Ya. Jantung berdebar kencang. Menerima takdir yang tidak tak terpikirkan. Ngopi-ngopi bersama Tuhan. Tanpa hantu dan hutan.

Tuhan mengirim surat rindu padaku. Saat aku merindukanmu. Satu kilo rindu sekaliber uranium yang gigil. Tidak tak terjangkau. Maka, merindukanmu adalah memintal air mata. Mengangenimu adalah menjahit angan bahagia. Mencintaimu adalah melafalkan doa. Menulis namamu adalah melukis es kutub utara-selatan: mereka dingin tanpa harus proklamasi.

Engkau melebihi puisi. Lebih dahsyat dari birahi. Dalam sedalam-dalamnya. Sebab di situ Tuhan bermain dadu. Di matamu tak kutemukan cinta sejati. Di hatimu tak kutemukan kebahagiaan hakiki. Penuh maha duka, maha derita.

Colors and prom-misses. Kutemukan warna-warni dan janji-janji yang tak pernah terjadi. Bekerja di antara dogma dan ketololan-ketololan. Lalu bekerut dan bertanya, "how to be brave?" Bagaimana agar berani di saat semua takut dan pengecut. Saat seseorang menuduhku sebagai ilmuwan yang lupa diri dan tak tahu terimakasih: seperti kacang lupa pada kulitnya.

Aku. Ya aku yang belum tahu mana kacang mana kulit. Makin bodoh aku setelah tua bangka. Makin tak berguna. Juga untuk hidupmu. Tanganku tak mampu membuang sialmu.

Kasih. Ini mirip tanyaku dulu pada hatiku. How can I love when I'm afraid to fall? Bagaimana bisa aku cinta saat aku takut jatuh? Ya. Jatuh cinta denganmu itu mukjizat kecil. Sebab mukjizat besar tak pernah hadir.  Keterkejutan yang dahsyat tapi terpikirkan.

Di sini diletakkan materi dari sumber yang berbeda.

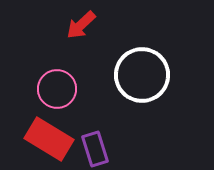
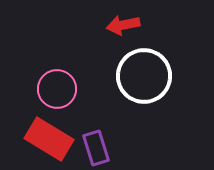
red arrow: moved 42 px right; rotated 32 degrees clockwise
white circle: moved 2 px right, 1 px down
purple rectangle: moved 1 px right, 1 px up
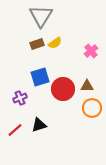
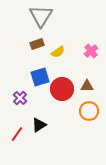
yellow semicircle: moved 3 px right, 9 px down
red circle: moved 1 px left
purple cross: rotated 24 degrees counterclockwise
orange circle: moved 3 px left, 3 px down
black triangle: rotated 14 degrees counterclockwise
red line: moved 2 px right, 4 px down; rotated 14 degrees counterclockwise
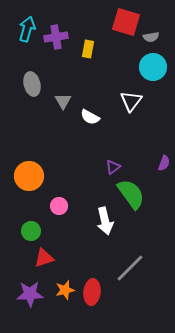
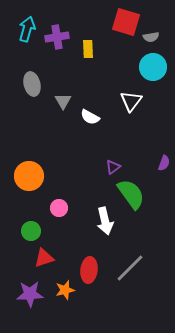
purple cross: moved 1 px right
yellow rectangle: rotated 12 degrees counterclockwise
pink circle: moved 2 px down
red ellipse: moved 3 px left, 22 px up
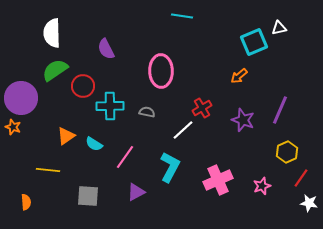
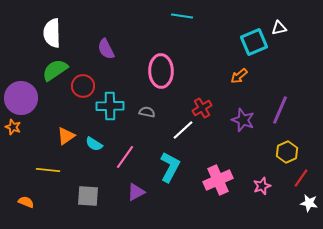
orange semicircle: rotated 63 degrees counterclockwise
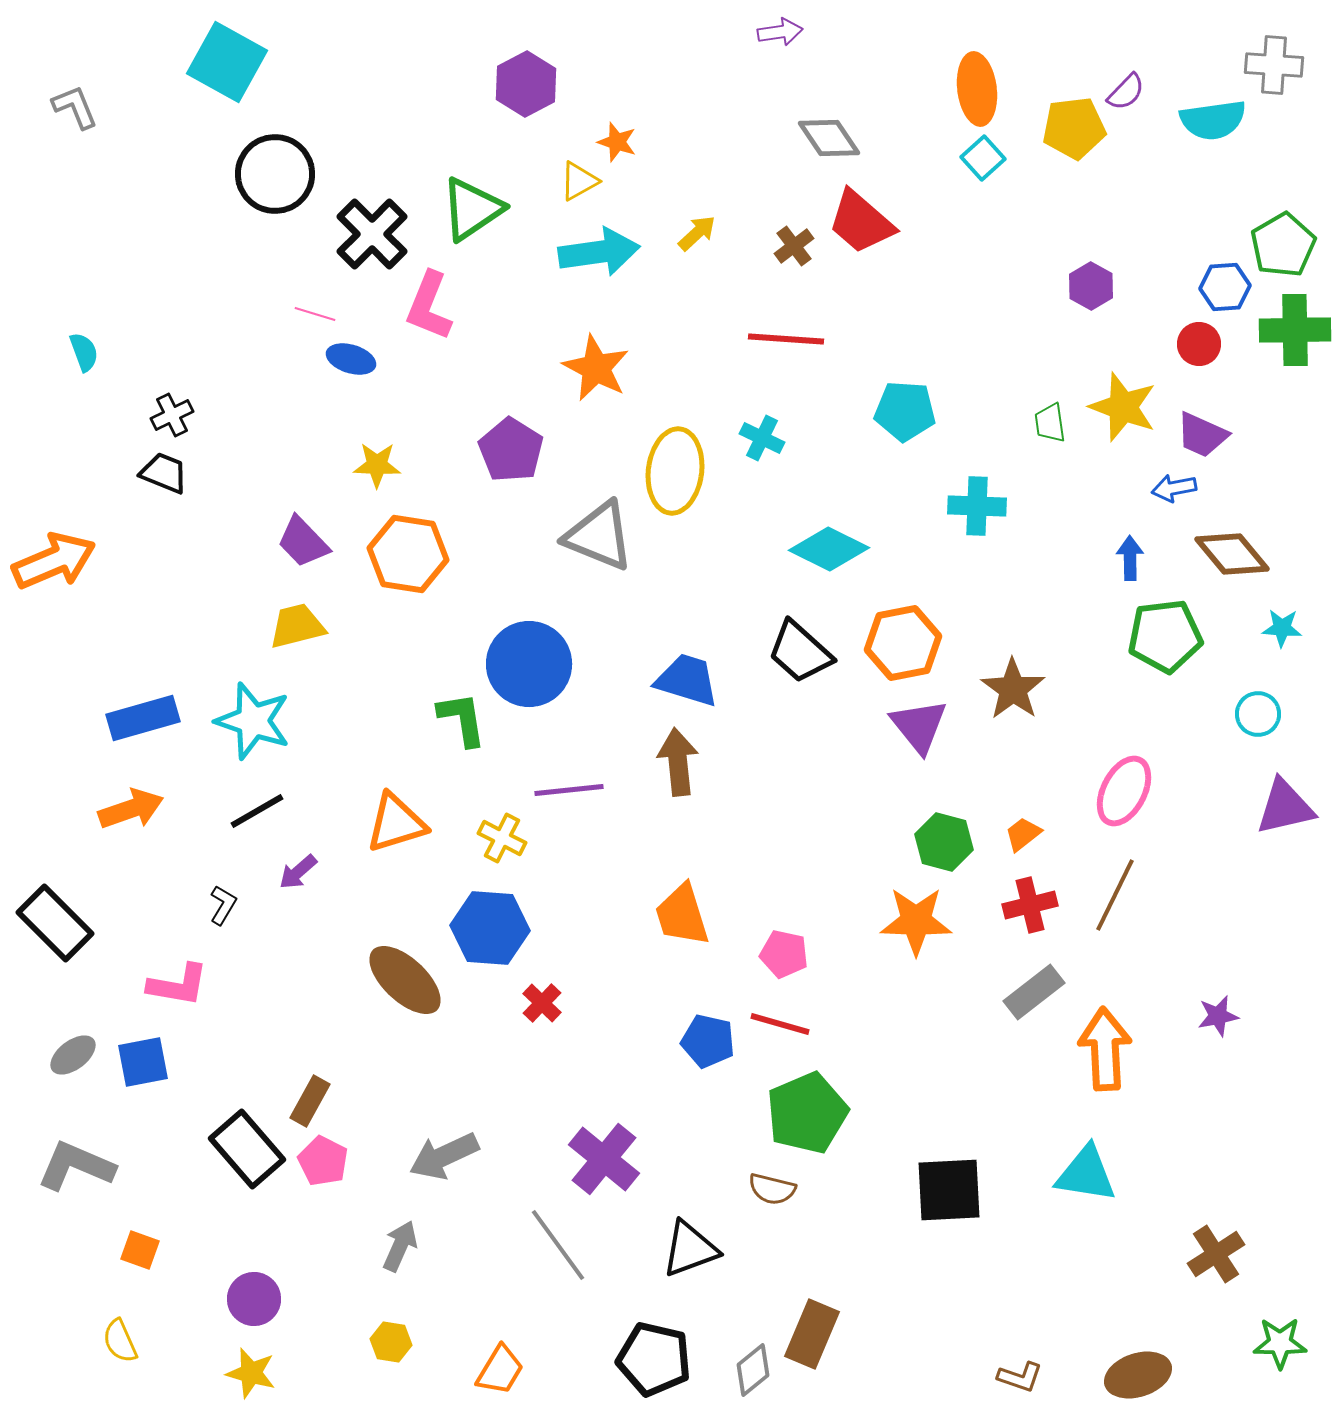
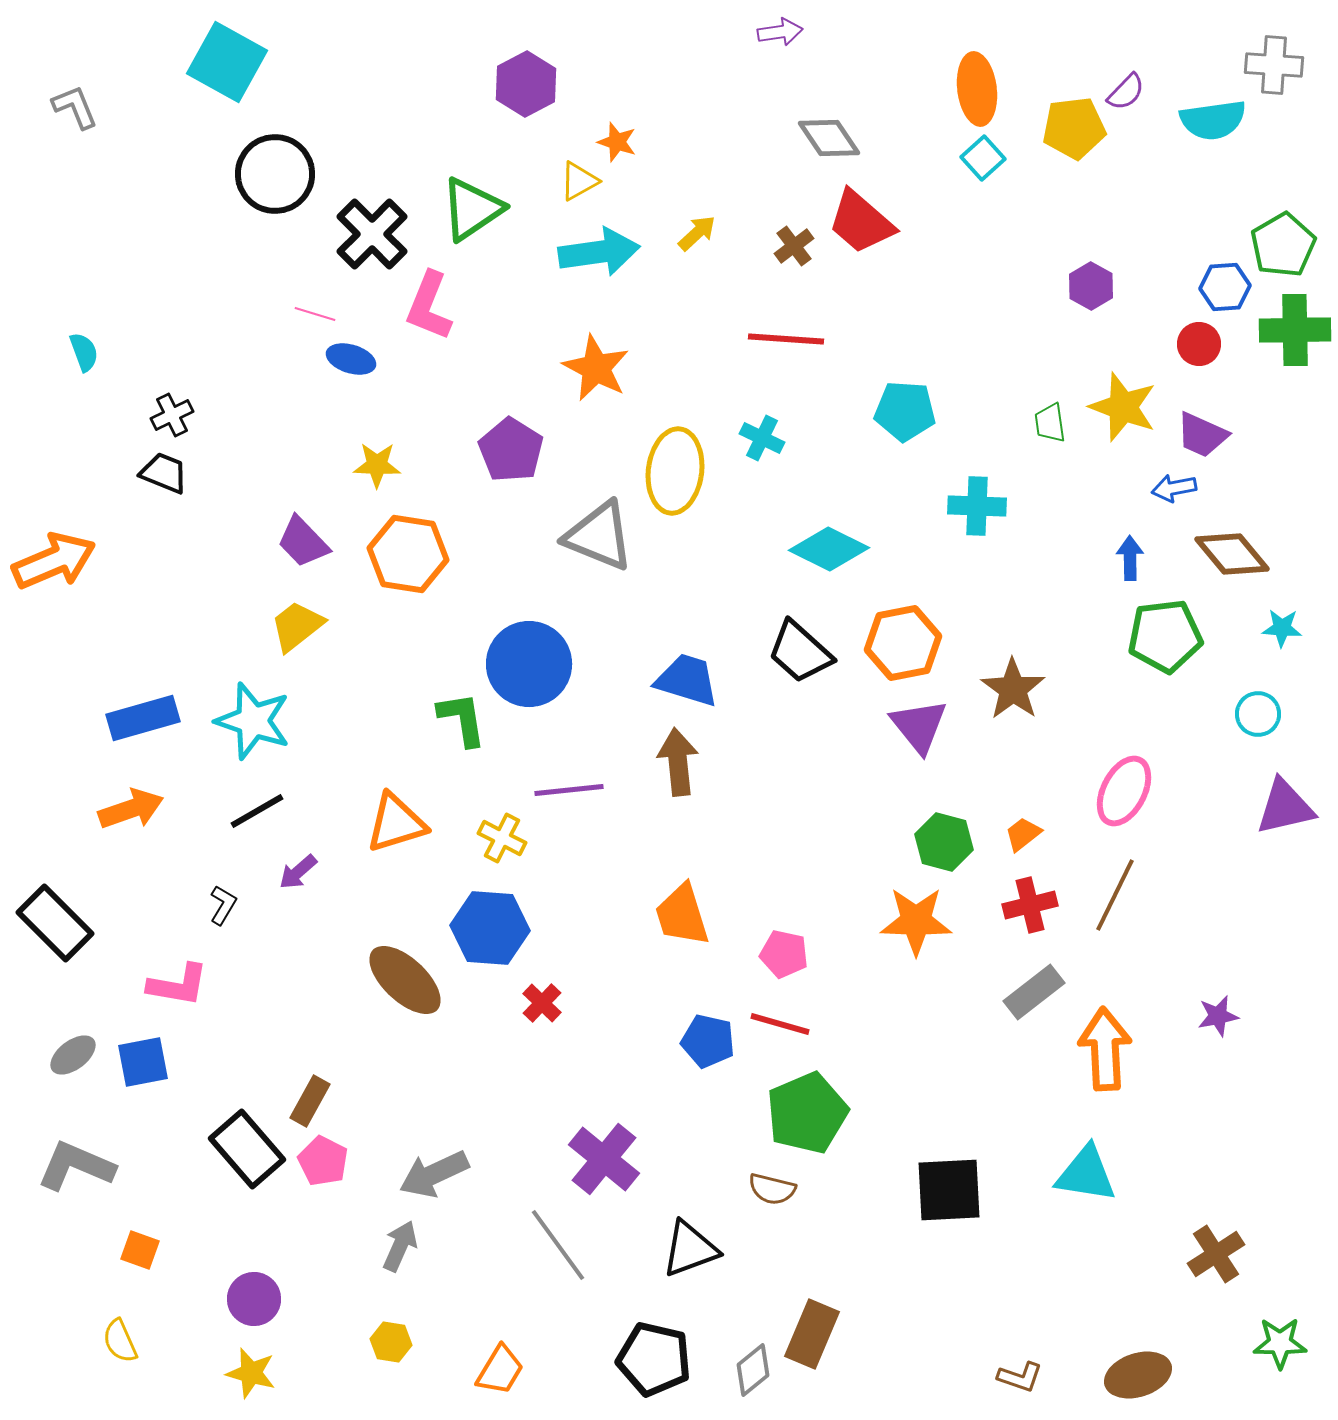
yellow trapezoid at (297, 626): rotated 24 degrees counterclockwise
gray arrow at (444, 1156): moved 10 px left, 18 px down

Seperti indonesia. Negeri tanpa dentuman. Sekali hadir hanya untuk menjadi kufur. Penghuninya tak pintar bersyukur.

Masih ingatkah bahwa aku pernah mengetik tulisan buat murid-muridku, "orang sudah tua dan tak berkuasa sepertiku tidak mampu membangun masa depan Indonesia untuk kaum muda. Yang kini mampu aku lakukan hanya berusaha membangun kaum muda untuk masa depan Indonesia." Dan, engkau mengiyakan dengan ciuman mautmu.

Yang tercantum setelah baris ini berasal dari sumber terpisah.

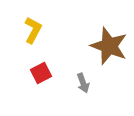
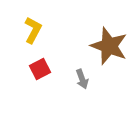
red square: moved 1 px left, 4 px up
gray arrow: moved 1 px left, 4 px up
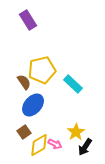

But, watching you stand alone. Kini melihatmu sendirian seperti yatim yang pilu. Tak hendak hidup; tak berseri ceria menyambut mati. Involusi. Limbo. Gedubrak ke sana ke mari. Tanpa id dan logos yang adekuat. Tapi matamu dan bibirmu meledekku. Mengatakan diriku lelaki yang perlu diujicoba. Seperti sepeda ontel saja. Yang baru didapat dari dik Jokowi. Maka, "all of my doubt suddenly goes away somehow." Segala bimbangku mendadak hilang. Terbang. Menuju langit yang tak perlu proklamasi agar dunia tahu dirinya tinggi. One step closer. Selangkah lebih dekat. Ya. Dekat dengan sang mula. Asal muasal segalanya.

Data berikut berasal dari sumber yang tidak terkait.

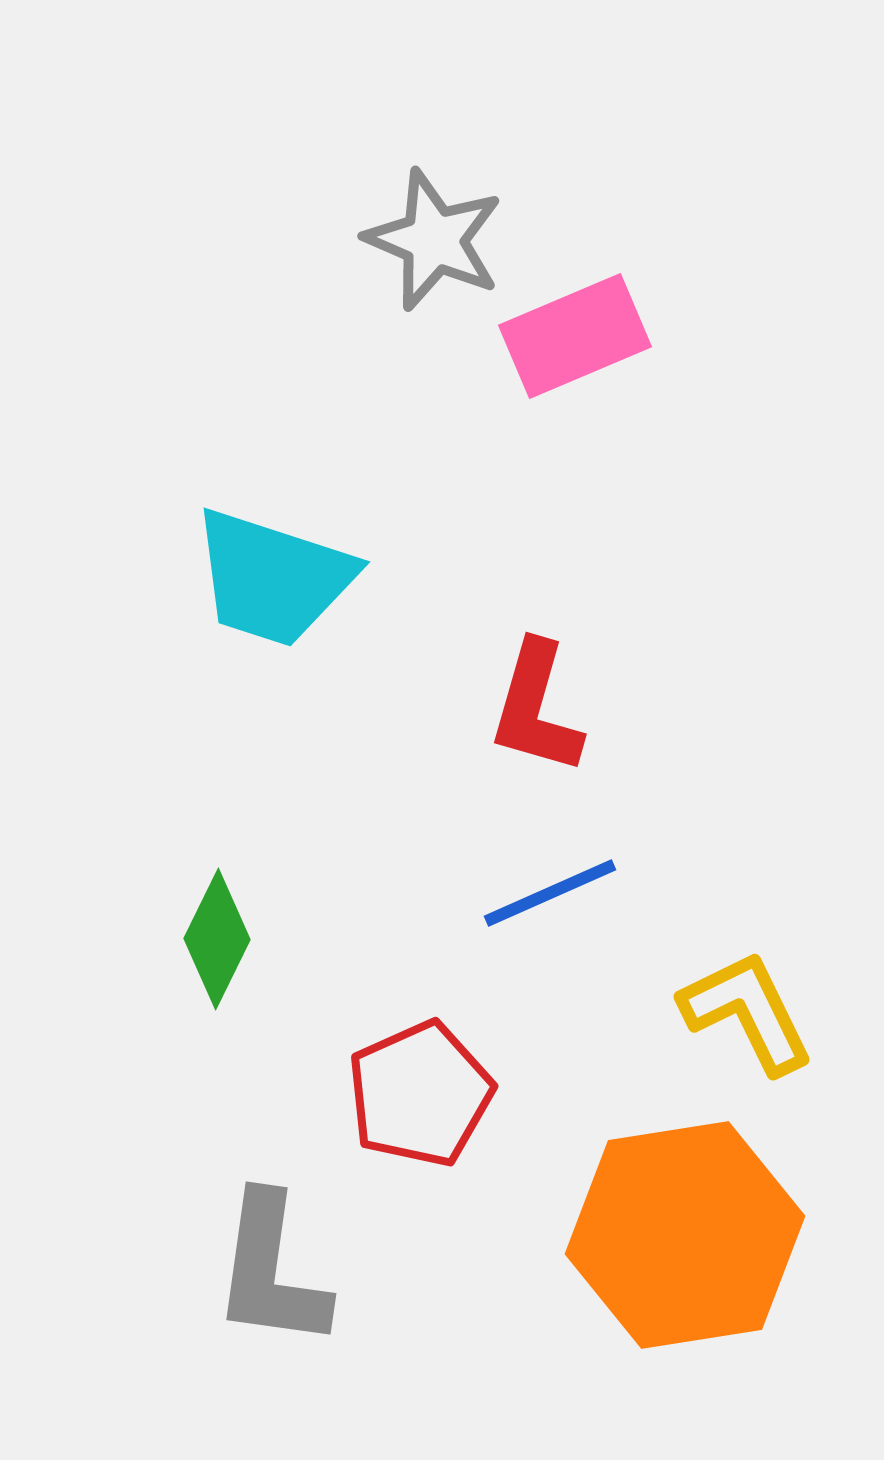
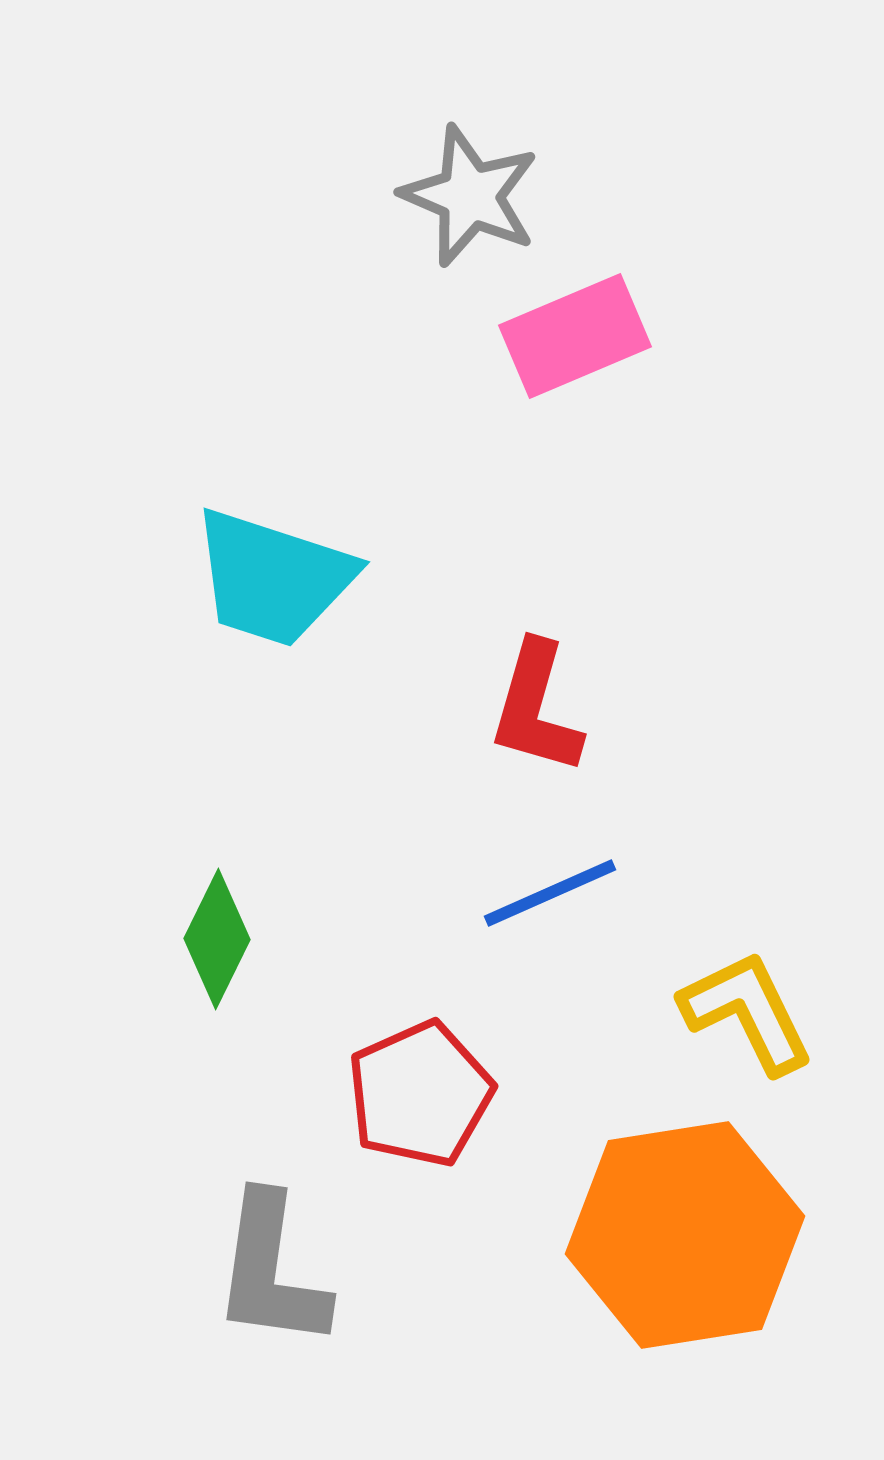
gray star: moved 36 px right, 44 px up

I have died every day waiting for you. Kasih. Mungkin kini engkau tahu. Dulu. Tiap hari aku telah mati karena menantimu. Mati berkali-kali. Terutama saat anak-anakku tidak bersamaku. Mereka jauh. Direngkuh kejam kehidupan yang tak tahu malu. Tetapi, engkau bilang, "darling don't be afraid." Kasih jangan takut. Aku kini bersamamu. Pijatan dan dorongan hidup bergema bagai takbir di hari raya: deras dan keras. Maka, kini engkau mengerti. I have loved you for a thousand years. Aku telah mencintaimu ribuan tahun. Sebab, seribu tahun lalu dunia gelap gulita. Ketika terang, engkaulah senyumnya. Bukan bulan apalagi mentari. Tapi senyum manismu; semanis-manisnya.

Dentang. Kulintang. Seruling kesunyian. Aku ketuk. Aku ketik. I'll love you for a thousand more. Aku kan mencintaimu ribuan tahun lagi. Dari kemungkinan-kemungkinan yang mungkin tak mungkin. Dari cerita-cerita yang tak jadi novel. Dari sabda-sabda yang tak jadi kitab suci. Dari moral kebijakan yang tak jadi agama. Engkau dan anak-anak kita akan merealisasikan pancasila.